Advocates for expanded transit service in urban neighborhoods are turning to a new theme in their push for projects: Death.
In Somerville, where residents are clamoring for an extension of the Green Line, one group published a chart showing disproportionate death rates from air pollution-related disease in that city.
More people using electric trolleys means fewer people driving cars on Interstate 93 or taking diesel buses or commuter trains, said Wig Zamore, a member of Somerville Transit Equity Partnership, who assembled the data from the state Department of Public Health and passed it out at a recent meeting with state and MBTA officials.
''This is unquestioned in the scientific community today: There's a linear relationship between air pollution and mortality," said Zamore, who said neighboring communities such as Chelsea, Malden, and Revere can make a similar argument. ''If you're putting people in the greatest concentrations of population without putting in the transportation to clean up the air, you are basically signing a death warrant."

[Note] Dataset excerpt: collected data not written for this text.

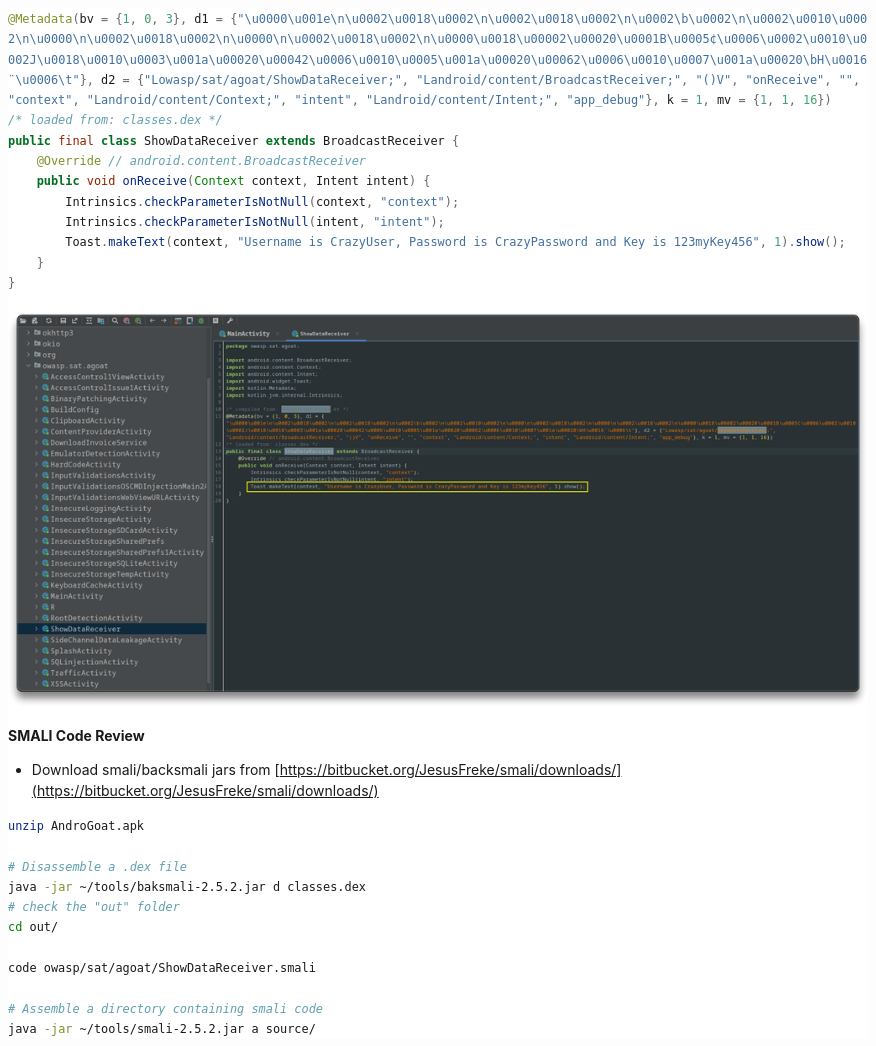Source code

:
```java
@Metadata(bv = {1, 0, 3}, d1 = {"\u0000\u001e\n\u0002\u0018\u0002\n\u0002\u0018\u0002\n\u0002\b\u0002\n\u0002\u0010\u0002\n\u0000\n\u0002\u0018\u0002\n\u0000\n\u0002\u0018\u0002\n\u0000\u0018\u00002\u00020\u0001B\u0005¢\u0006\u0002\u0010\u0002J\u0018\u0010\u0003\u001a\u00020\u00042\u0006\u0010\u0005\u001a\u00020\u00062\u0006\u0010\u0007\u001a\u00020\bH\u0016¨\u0006\t"}, d2 = {"Lowasp/sat/agoat/ShowDataReceiver;", "Landroid/content/BroadcastReceiver;", "()V", "onReceive", "", "context", "Landroid/content/Context;", "intent", "Landroid/content/Intent;", "app_debug"}, k = 1, mv = {1, 1, 16})
/* loaded from: classes.dex */
public final class ShowDataReceiver extends BroadcastReceiver {
    @Override // android.content.BroadcastReceiver
    public void onReceive(Context context, Intent intent) {
        Intrinsics.checkParameterIsNotNull(context, "context");
        Intrinsics.checkParameterIsNotNull(intent, "intent");
        Toast.makeText(context, "Username is CrazyUser, Password is CrazyPassword and Key is 123myKey456", 1).show();
    }
}
```

![](androidassets/image-20240108121309671.png)

**SMALI Code Review**

- Download smali/backsmali jars from [https://bitbucket.org/JesusFreke/smali/downloads/](https://bitbucket.org/JesusFreke/smali/downloads/)

```bash
unzip AndroGoat.apk

# Disassemble a .dex file
java -jar ~/tools/baksmali-2.5.2.jar d classes.dex
# check the "out" folder
cd out/

code owasp/sat/agoat/ShowDataReceiver.smali

# Assemble a directory containing smali code
java -jar ~/tools/smali-2.5.2.jar a source/
```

The language is unusually stark for activists trying to get an extension of a transit line. But the stakes have grown higher: Officials say that after three decades and billions in expansions, the T will expand no further.
Tonight in Malden, the Massachusetts Bay Transportation Authority goes on the road for the first of eight public hearings on a five-year construction plan that includes hardly any major system expansion. Beyond completing the Silver Line and restoring the Greenbush commuter rail, the T can't afford to add to the system, said General Manager Michael Mulhern. He said he wants to avoid being overextended like other large transit systems, resulting in fare hikes and service cuts.
The Romney administration has also balked at providing funding for any major expansion of the T, despite a 1990 agreement linking system expansion to the construction of the Big Dig. State officials have scheduled a public hearing for Dec. 14 at the State House to discuss substitutions for the projects listed in that pact, which include the Green Line extension, trolley service for Jamaica Plain, and a Red-Blue line connector in Boston, among others.
Philip Hailer -- spokesman for the Office of Commonwealth Development, which oversees major transportation planning -- said that the state takes any legitimate claims about air pollution and public health ''very seriously," but that the state wants to pick the transportation projects that deliver the most air quality benefit.
Zamore was undeterred. At a recent meeting attended by Mulhern and Robert Golledge, the commissioner of the state Department of Environmental Protection, Zamore placed a copy of the chart showing air pollution-related deaths on every seat.
The state is required to meet clean air goals under federal law, Zamore pointed out, and if the state fails to build transit projects that help meet those goals, the federal government could cut off all transportation funding. That is a scenario faced in recent years in Atlanta, Baltimore, and San Francisco.
Several studies have suggested a connection between air pollution and premature death, including one done by the Harvard School of Public Health, and most believe ''there is a direct link," said David Conroy, manager of air quality planning for the Environmental Protection Agency.
When setting air quality standards for power plants or diesel engine emissions, the EPA will do an analysis showing how many fewer people will die as a result of cleaner air. But virtually all such analysis is done on a regional basis, Conroy said.
''We don't predict by community," he said.
Mulhern said while expanding public transit helps clean the air, it might be a stretch to say it's a matter of life or death if one community does not get a transit line. ''It's an interesting way to promote transit investment," he said.
Mulhern said that the T's recently released Capital Investment Program report was more than 80 percent for maintaining and enhancing the existing network. He said he will not take on any new projects if he cannot maintain the current system.
The T is wrapping up two major projects. One is the second phase of the Silver Line -- the busway from South Station to the South Boston Waterfront, with eventual service to Logan Airport -- set to open Dec. 17. The other is the restoration of the Greenbush line to the South Shore, a $479 million project facing lawsuits and environmental problems and already projected to miss the initial 2006 completion date.